All of the entries below need to be repeated exactly.

[Stored data entries]
····················
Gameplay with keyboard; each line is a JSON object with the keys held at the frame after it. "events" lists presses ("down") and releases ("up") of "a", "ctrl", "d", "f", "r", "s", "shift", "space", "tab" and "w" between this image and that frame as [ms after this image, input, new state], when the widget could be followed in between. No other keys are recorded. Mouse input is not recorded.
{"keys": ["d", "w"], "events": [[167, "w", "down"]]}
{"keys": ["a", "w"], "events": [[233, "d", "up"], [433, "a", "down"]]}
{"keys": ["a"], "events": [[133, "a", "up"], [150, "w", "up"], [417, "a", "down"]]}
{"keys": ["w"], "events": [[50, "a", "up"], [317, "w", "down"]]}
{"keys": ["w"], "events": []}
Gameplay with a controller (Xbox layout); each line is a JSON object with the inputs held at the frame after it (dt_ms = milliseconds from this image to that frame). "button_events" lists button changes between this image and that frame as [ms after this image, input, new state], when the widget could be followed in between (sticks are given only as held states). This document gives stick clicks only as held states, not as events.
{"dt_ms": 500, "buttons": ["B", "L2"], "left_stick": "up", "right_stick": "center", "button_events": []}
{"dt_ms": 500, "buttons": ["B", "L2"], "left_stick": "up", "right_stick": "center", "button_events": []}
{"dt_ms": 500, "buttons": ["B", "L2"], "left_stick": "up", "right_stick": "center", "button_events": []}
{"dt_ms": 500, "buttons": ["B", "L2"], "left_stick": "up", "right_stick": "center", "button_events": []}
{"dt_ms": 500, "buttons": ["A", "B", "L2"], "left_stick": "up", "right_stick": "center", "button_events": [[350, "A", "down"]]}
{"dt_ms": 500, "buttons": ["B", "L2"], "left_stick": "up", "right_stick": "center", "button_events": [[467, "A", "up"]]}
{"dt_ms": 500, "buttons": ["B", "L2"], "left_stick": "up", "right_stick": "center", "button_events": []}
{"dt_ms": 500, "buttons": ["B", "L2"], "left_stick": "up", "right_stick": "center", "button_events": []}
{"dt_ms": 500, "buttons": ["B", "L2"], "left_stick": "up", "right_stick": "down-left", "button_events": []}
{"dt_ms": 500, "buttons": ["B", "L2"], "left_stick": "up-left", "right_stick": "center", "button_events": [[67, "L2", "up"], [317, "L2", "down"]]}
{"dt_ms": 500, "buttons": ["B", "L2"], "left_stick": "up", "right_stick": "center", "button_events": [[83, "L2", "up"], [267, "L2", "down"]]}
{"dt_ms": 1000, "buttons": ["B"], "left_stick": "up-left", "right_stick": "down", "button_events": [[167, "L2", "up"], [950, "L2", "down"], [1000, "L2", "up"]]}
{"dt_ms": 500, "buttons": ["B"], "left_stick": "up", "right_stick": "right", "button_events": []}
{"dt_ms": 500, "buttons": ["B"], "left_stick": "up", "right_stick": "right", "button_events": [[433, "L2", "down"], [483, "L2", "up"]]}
····················
=== Written response ===
Gameplay with keyboard; each line is a JSON object with the keys held at the frame after it. "events" lists presses ("down") and releases ("up") of "a", "ctrl", "d", "f", "r", "s", "shift", "space", "tab" and "w" between this image and that frame as [ms after this image, input, new state], when the widget could be followed in between. No other keys are recorded. Mouse input is not recorded.
{"keys": ["d", "w"], "events": [[167, "w", "down"]]}
{"keys": ["a", "w"], "events": [[233, "d", "up"], [433, "a", "down"]]}
{"keys": ["a"], "events": [[133, "a", "up"], [150, "w", "up"], [417, "a", "down"]]}
{"keys": ["w"], "events": [[50, "a", "up"], [317, "w", "down"]]}
{"keys": ["w"], "events": []}
Gameplay with a controller (Xbox layout); each line is a JSON object with the inputs held at the frame after it (dt_ms = milliseconds from this image to that frame). "button_events" lists button changes between this image and that frame as [ms after this image, input, new state], when the widget could be followed in between (sticks are given only as held states). This document gives stick clicks only as held states, not as events.
{"dt_ms": 500, "buttons": ["B", "L2"], "left_stick": "up", "right_stick": "center", "button_events": []}
{"dt_ms": 500, "buttons": ["B", "L2"], "left_stick": "up", "right_stick": "center", "button_events": []}
{"dt_ms": 500, "buttons": ["B", "L2"], "left_stick": "up", "right_stick": "center", "button_events": []}
{"dt_ms": 500, "buttons": ["B", "L2"], "left_stick": "up", "right_stick": "center", "button_events": []}
{"dt_ms": 500, "buttons": ["A", "B", "L2"], "left_stick": "up", "right_stick": "center", "button_events": [[350, "A", "down"]]}
{"dt_ms": 500, "buttons": ["B", "L2"], "left_stick": "up", "right_stick": "center", "button_events": [[467, "A", "up"]]}
{"dt_ms": 500, "buttons": ["B", "L2"], "left_stick": "up", "right_stick": "center", "button_events": []}
{"dt_ms": 500, "buttons": ["B", "L2"], "left_stick": "up", "right_stick": "center", "button_events": []}
{"dt_ms": 500, "buttons": ["B", "L2"], "left_stick": "up", "right_stick": "down-left", "button_events": []}
{"dt_ms": 500, "buttons": ["B", "L2"], "left_stick": "up-left", "right_stick": "center", "button_events": [[67, "L2", "up"], [317, "L2", "down"]]}
{"dt_ms": 500, "buttons": ["B", "L2"], "left_stick": "up", "right_stick": "center", "button_events": [[83, "L2", "up"], [267, "L2", "down"]]}
{"dt_ms": 1000, "buttons": ["B"], "left_stick": "up-left", "right_stick": "down", "button_events": [[167, "L2", "up"], [950, "L2", "down"], [1000, "L2", "up"]]}
{"dt_ms": 500, "buttons": ["B"], "left_stick": "up", "right_stick": "right", "button_events": []}
{"dt_ms": 500, "buttons": ["B"], "left_stick": "up", "right_stick": "right", "button_events": [[433, "L2", "down"], [483, "L2", "up"]]}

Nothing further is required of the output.